Поэтому не стоит удивляться, что самый распространенный страх у городских людей - что если тебе станет плохо, никто не бросится тебе помогать. И ведь действительно не бросятся. Потому что нельзя охватить и запомнить. Вас слишком много. А если и захотят броситься - то побоятся. Потому что в городе ты тоже один из многих, и твои мотивации становятся не твоими, личными, а какими-то усредненно-позорными: пол, возраст, вид. (В одной би-би-сишной программе был показан сюжет: шестилетняя девочка-актриса плакала на углу, подходили только женщины, все мужчины шли мимо. - Почему вы не подошли к ребенку? - спросили у одного. - Я испугался, что подумают, что я педофил, - честно признался прохожий. Я же мужчина. И мне 40 лет. - Я бы тоже не подошел.)

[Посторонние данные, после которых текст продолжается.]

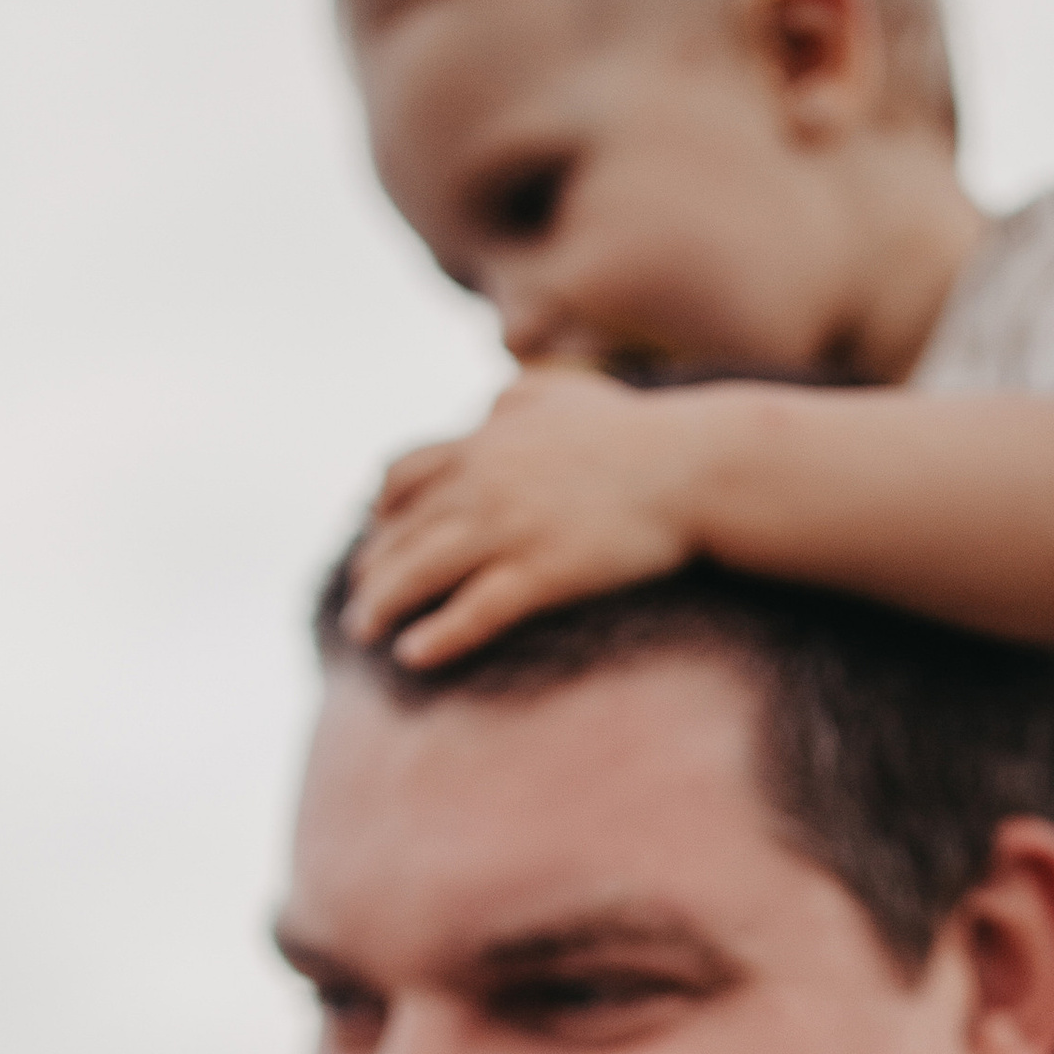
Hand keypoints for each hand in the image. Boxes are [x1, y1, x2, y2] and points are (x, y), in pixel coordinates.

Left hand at [343, 370, 709, 668]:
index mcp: (486, 443)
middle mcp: (485, 483)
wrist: (695, 467)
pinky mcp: (544, 572)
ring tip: (362, 635)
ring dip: (382, 607)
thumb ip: (519, 400)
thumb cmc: (639, 433)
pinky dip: (437, 636)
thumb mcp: (567, 396)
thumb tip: (491, 405)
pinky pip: (474, 611)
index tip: (373, 540)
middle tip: (359, 602)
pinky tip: (413, 657)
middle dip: (371, 570)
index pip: (403, 477)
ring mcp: (511, 528)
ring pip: (422, 573)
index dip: (380, 513)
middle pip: (401, 532)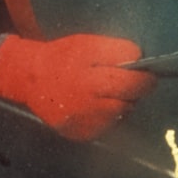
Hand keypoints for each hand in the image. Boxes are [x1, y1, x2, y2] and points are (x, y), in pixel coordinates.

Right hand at [0, 34, 155, 140]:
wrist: (30, 80)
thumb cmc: (62, 57)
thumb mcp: (86, 44)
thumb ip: (114, 51)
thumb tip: (140, 60)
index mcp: (88, 69)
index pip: (129, 74)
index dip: (143, 73)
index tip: (147, 70)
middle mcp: (87, 95)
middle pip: (130, 94)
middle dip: (140, 87)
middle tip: (141, 81)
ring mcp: (84, 118)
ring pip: (122, 111)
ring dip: (124, 101)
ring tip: (111, 92)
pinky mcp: (82, 133)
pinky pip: (108, 125)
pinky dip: (110, 115)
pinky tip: (99, 105)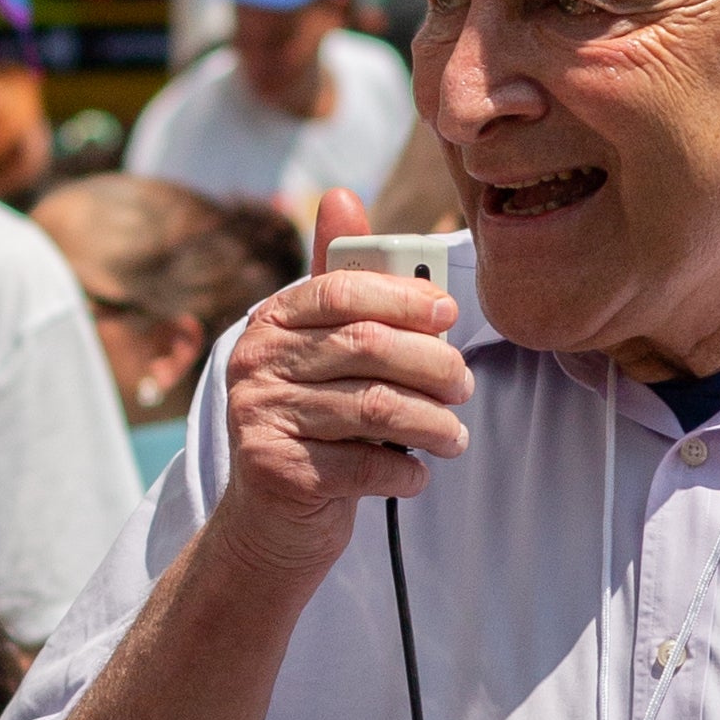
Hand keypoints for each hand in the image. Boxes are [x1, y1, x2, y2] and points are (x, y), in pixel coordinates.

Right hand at [199, 255, 470, 588]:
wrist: (272, 523)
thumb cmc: (313, 426)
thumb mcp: (320, 354)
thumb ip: (338, 284)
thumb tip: (342, 196)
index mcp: (269, 322)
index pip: (342, 289)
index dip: (405, 298)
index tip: (450, 317)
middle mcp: (254, 363)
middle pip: (367, 346)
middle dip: (432, 364)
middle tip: (465, 385)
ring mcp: (260, 418)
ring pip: (375, 407)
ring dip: (432, 423)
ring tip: (454, 436)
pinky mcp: (279, 473)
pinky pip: (367, 463)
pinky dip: (407, 470)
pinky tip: (417, 473)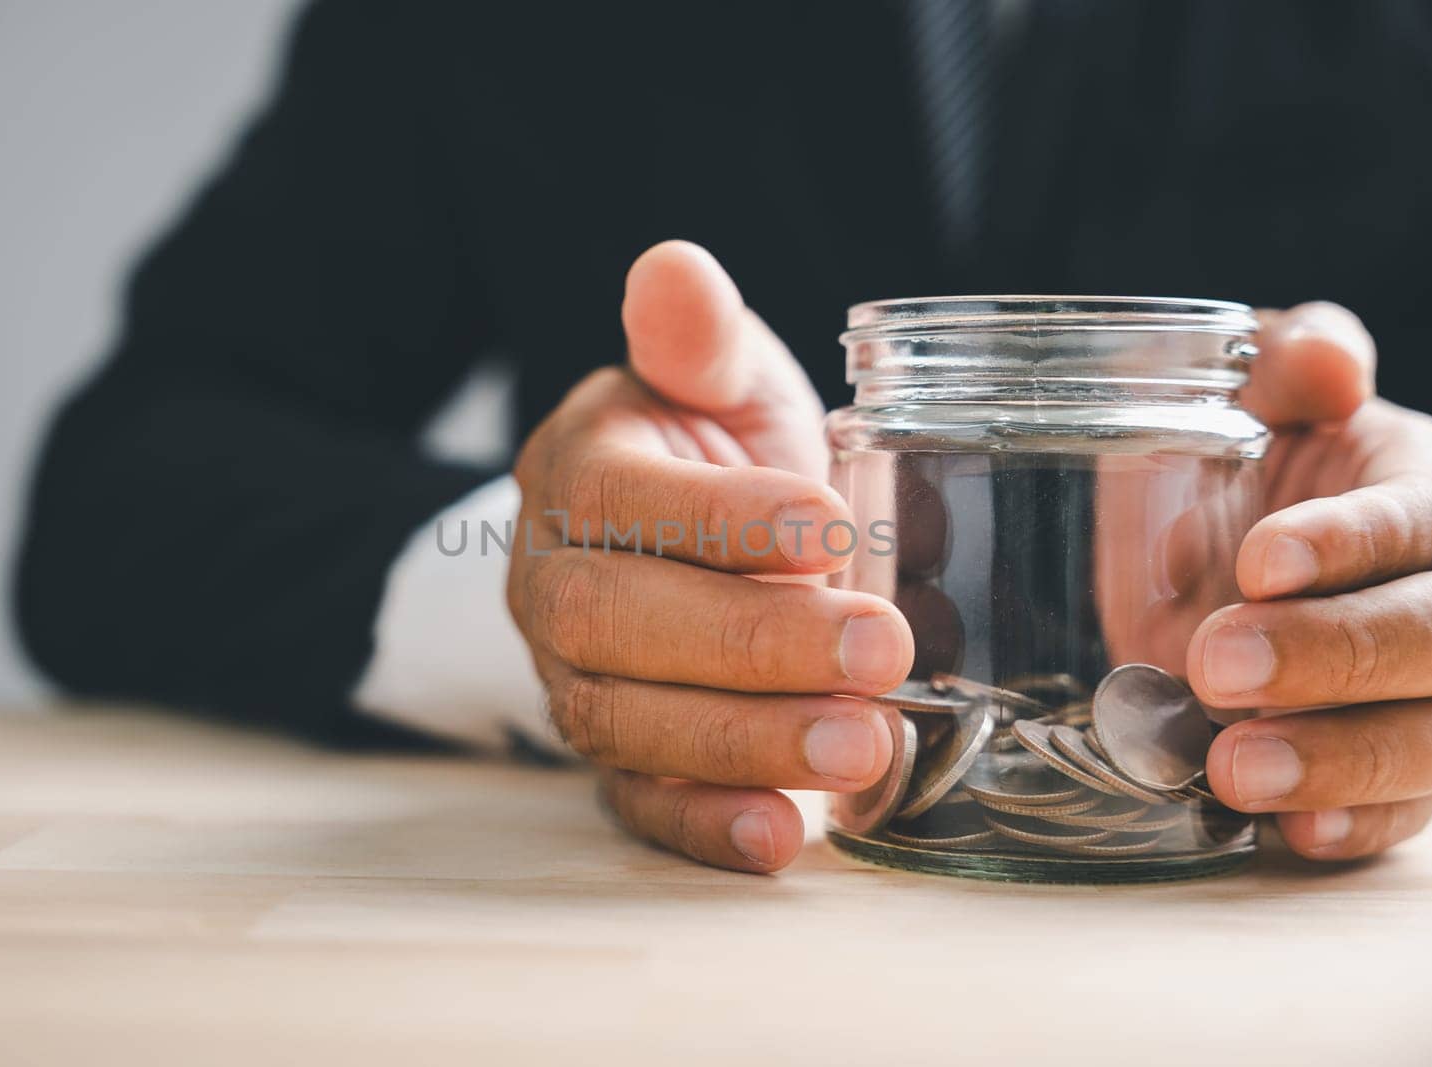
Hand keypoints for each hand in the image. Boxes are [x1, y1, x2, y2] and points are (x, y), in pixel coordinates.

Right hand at [507, 241, 914, 872]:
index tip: (829, 526)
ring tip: (862, 745)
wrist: (678, 540)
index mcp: (577, 473)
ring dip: (744, 740)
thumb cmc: (713, 450)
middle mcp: (554, 581)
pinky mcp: (614, 755)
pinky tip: (777, 839)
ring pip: (625, 720)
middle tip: (877, 649)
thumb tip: (675, 267)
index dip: (721, 517)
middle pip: (616, 620)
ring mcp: (574, 676)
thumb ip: (697, 338)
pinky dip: (701, 827)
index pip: (623, 495)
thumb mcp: (718, 378)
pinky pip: (634, 803)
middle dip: (750, 642)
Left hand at [1188, 303, 1431, 859]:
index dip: (1352, 542)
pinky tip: (1295, 831)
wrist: (1198, 549)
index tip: (1258, 561)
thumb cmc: (1238, 458)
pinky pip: (1410, 809)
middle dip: (1343, 653)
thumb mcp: (1245, 388)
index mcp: (1428, 488)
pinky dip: (1358, 824)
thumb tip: (1327, 360)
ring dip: (1344, 757)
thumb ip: (1287, 360)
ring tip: (1235, 766)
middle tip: (1219, 662)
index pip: (1426, 517)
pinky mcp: (1400, 765)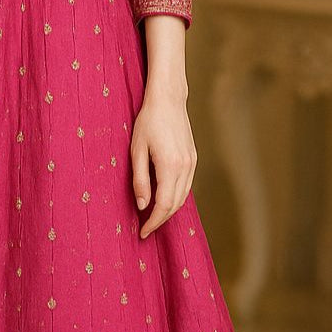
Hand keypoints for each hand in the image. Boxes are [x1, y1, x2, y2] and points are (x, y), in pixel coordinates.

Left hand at [129, 84, 196, 238]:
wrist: (168, 99)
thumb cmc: (148, 121)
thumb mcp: (137, 149)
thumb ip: (140, 179)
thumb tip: (142, 206)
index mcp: (170, 166)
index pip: (163, 205)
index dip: (153, 222)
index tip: (143, 233)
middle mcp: (185, 168)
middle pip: (175, 205)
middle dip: (161, 220)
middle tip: (145, 229)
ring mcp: (192, 163)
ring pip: (183, 197)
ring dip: (169, 210)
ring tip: (153, 217)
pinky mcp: (194, 159)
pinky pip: (187, 186)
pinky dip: (176, 197)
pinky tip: (165, 199)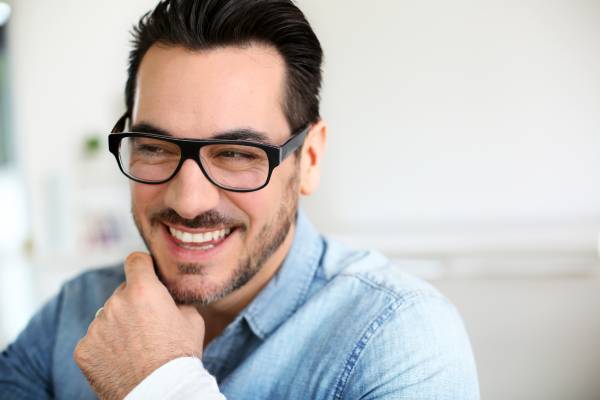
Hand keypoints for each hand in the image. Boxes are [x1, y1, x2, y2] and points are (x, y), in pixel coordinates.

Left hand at [74, 252, 204, 399]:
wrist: (161, 392)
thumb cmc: (180, 355)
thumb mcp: (192, 318)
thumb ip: (175, 299)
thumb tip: (168, 294)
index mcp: (143, 290)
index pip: (135, 260)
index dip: (143, 266)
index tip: (146, 273)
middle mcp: (115, 303)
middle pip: (122, 292)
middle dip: (133, 302)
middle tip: (148, 325)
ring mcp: (96, 327)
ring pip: (107, 317)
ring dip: (118, 325)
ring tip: (136, 348)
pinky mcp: (83, 349)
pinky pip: (94, 340)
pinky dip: (105, 347)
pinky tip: (121, 360)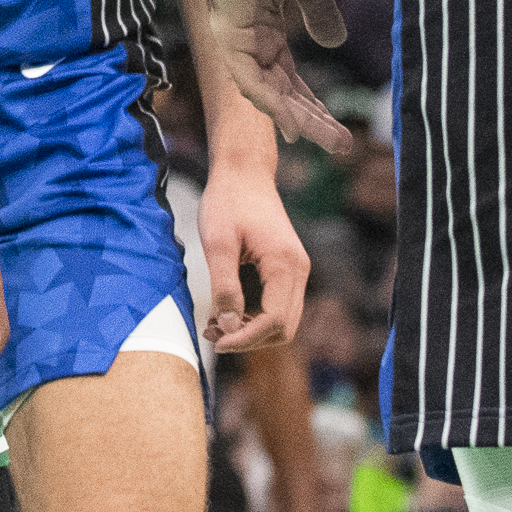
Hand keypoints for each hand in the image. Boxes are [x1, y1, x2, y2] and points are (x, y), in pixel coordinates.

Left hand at [201, 159, 311, 352]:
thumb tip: (228, 327)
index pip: (275, 320)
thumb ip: (224, 287)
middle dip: (249, 338)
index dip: (246, 338)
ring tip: (215, 324)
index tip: (216, 340)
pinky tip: (227, 311)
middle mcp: (299, 269)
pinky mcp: (287, 268)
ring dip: (251, 330)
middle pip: (285, 328)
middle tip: (212, 333)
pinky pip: (278, 305)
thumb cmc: (228, 201)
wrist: (243, 171)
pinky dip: (255, 317)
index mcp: (284, 263)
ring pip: (283, 321)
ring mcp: (296, 269)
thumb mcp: (217, 243)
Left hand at [205, 0, 353, 156]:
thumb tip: (334, 41)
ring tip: (332, 142)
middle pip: (280, 91)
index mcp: (263, 23)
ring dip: (299, 119)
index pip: (287, 75)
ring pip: (266, 92)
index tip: (335, 130)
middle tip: (342, 147)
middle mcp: (246, 35)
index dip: (310, 104)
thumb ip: (318, 12)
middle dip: (311, 120)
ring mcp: (234, 35)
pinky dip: (271, 102)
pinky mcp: (227, 30)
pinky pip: (248, 78)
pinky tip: (295, 122)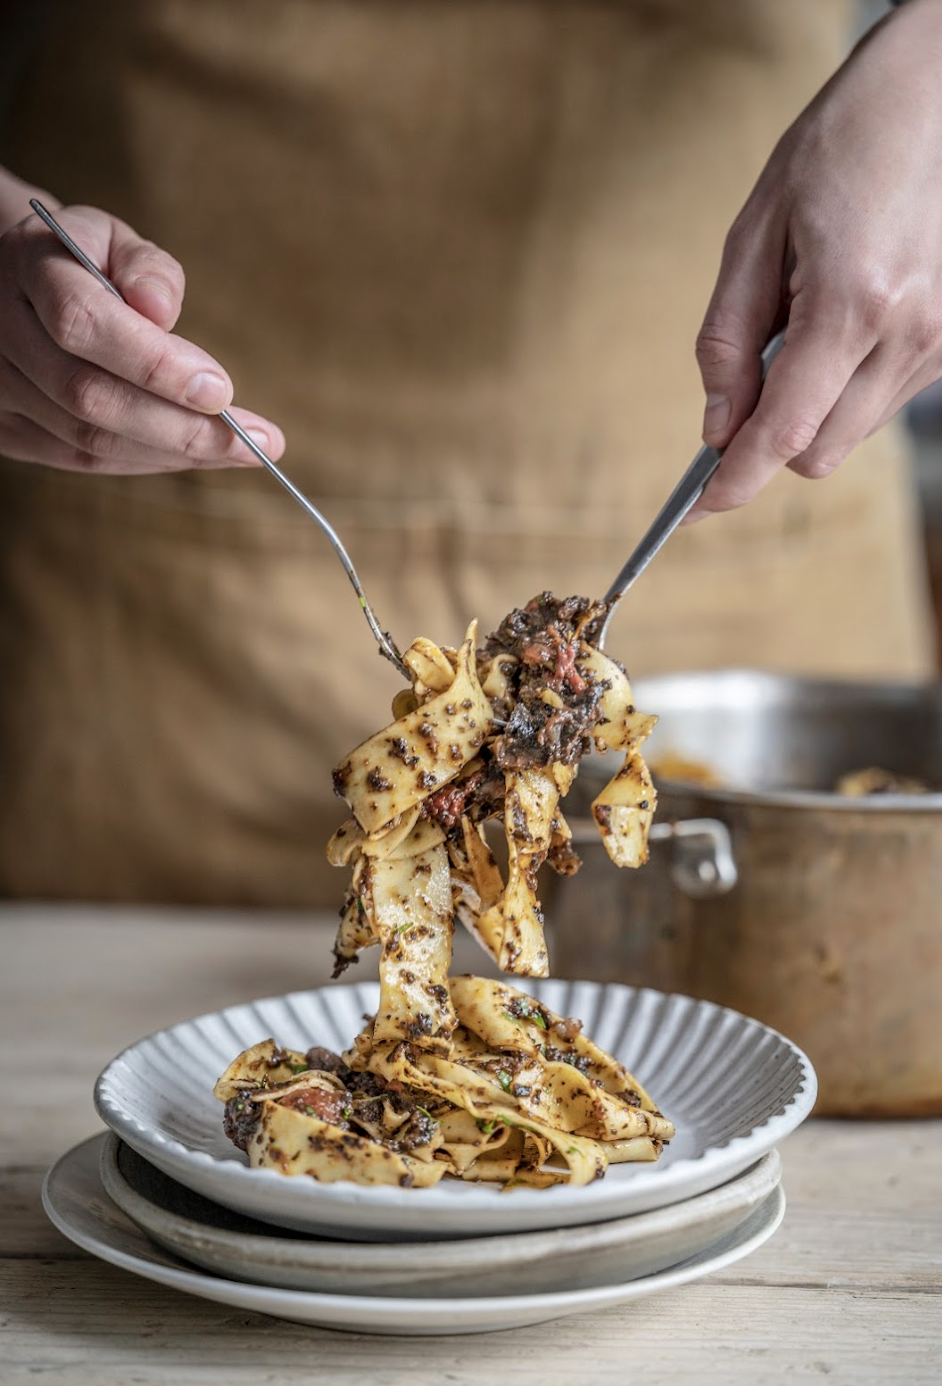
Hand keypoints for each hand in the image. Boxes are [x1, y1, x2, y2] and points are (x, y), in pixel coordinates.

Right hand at [0, 196, 284, 472]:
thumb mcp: (115, 239)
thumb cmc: (84, 259)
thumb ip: (146, 268)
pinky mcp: (6, 429)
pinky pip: (80, 459)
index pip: (82, 323)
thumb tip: (160, 308)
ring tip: (240, 452)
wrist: (18, 285)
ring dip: (173, 453)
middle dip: (180, 426)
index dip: (154, 364)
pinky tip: (196, 455)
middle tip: (254, 440)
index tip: (223, 390)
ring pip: (86, 439)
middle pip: (88, 396)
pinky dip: (147, 460)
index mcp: (27, 266)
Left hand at [691, 0, 941, 518]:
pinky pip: (881, 402)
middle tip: (741, 389)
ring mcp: (941, 341)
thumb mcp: (754, 233)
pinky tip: (843, 321)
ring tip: (804, 323)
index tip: (699, 510)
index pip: (785, 432)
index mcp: (854, 303)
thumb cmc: (838, 148)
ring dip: (811, 410)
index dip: (735, 482)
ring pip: (850, 433)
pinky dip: (845, 388)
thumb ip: (728, 341)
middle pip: (818, 453)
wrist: (932, 95)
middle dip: (770, 440)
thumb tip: (717, 427)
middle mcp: (910, 334)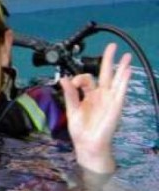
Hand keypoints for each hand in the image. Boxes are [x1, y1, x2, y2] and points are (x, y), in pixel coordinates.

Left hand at [60, 43, 131, 172]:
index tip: (71, 83)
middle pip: (105, 73)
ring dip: (121, 67)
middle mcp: (100, 95)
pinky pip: (120, 91)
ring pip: (116, 80)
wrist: (87, 144)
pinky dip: (124, 81)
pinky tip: (126, 71)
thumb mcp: (71, 109)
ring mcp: (109, 100)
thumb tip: (64, 78)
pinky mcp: (115, 106)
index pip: (86, 79)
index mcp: (89, 95)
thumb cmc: (80, 129)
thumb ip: (69, 94)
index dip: (78, 78)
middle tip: (112, 46)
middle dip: (108, 59)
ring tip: (127, 55)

В общем, город как книжный магазин. Когда заходишь в него, думаешь с отвращением: «Как много книг. Я никогда больше не буду их писать. Это все равно, что плевать в море».
На самом деле, ты просто боишься, что здесь тебя никогда - среди всех - не найдут. Русским пока трудно с этим смириться. Поэтому, наверно, и не было у нас раньше по-настоящему страшной литературы. А вот японцам, например, нет, не трудно. И никогда не было. Самые страшные мультики - японские. Там иногда показывают панораму места действия. Огромный бескрайний пустой город, а спустится камера пониже - сплошной яой. И бежать некуда.
Но и это еще не все…
- Я родился и жил до тринадцати лет в большом городе. И теперь понимаю, почему не хочу там жить: из большого города никак нельзя выйти пешком. Привыкшие жить в б. г., как мне кажется, не ощущают необходимости этого делать. Но я иногда боюсь, что, переехав в б. г., мне вдруг нужно будет или захочется выйти, и я пойду, и буду идти час, другой, и начнутся какие-то индустриальные зоны, водохранилища с дамбами, гигантские машины, и чем дальше я буду идти, тем громаднее и непроходимее все это будет становиться.
Иными словами, если ты даже захочешь уйти, Темная Сторона Города тебя не отпустит. Она пойдет за тобой по пятам (не этим ли так отвратительны новые скоростные шоссе: из города можно сбежать только на скорости, уехать, - уйти из него действительно невозможно: грязь, котлованы, заборы).
И только ползучий парк Сокольники будет маскироваться под мелкие грязные деревья и неожиданные рощи… А за тобой уже идут, свистят, спешат по следу, тащат с собой длинную тонкую доску шестеро, чтоб покататься на твоем беременном страхом животе.
…Один из самых страшных кадров балабановского «Груза» - как раз этот долгий проезд милицейского мотоцикла с коляской (а в коляске - жертва для будущей бутылки) на фоне индустриальных пирамид под песню Лозы.
Мой маленький плот,Свитый из песен и слов,Всем моим бедам назло,Вовсе не так уж плох.
Какое уж тут «Молчание ягнят». Да у них - по сравнению с нами - сплошной Винни-Пух и компания.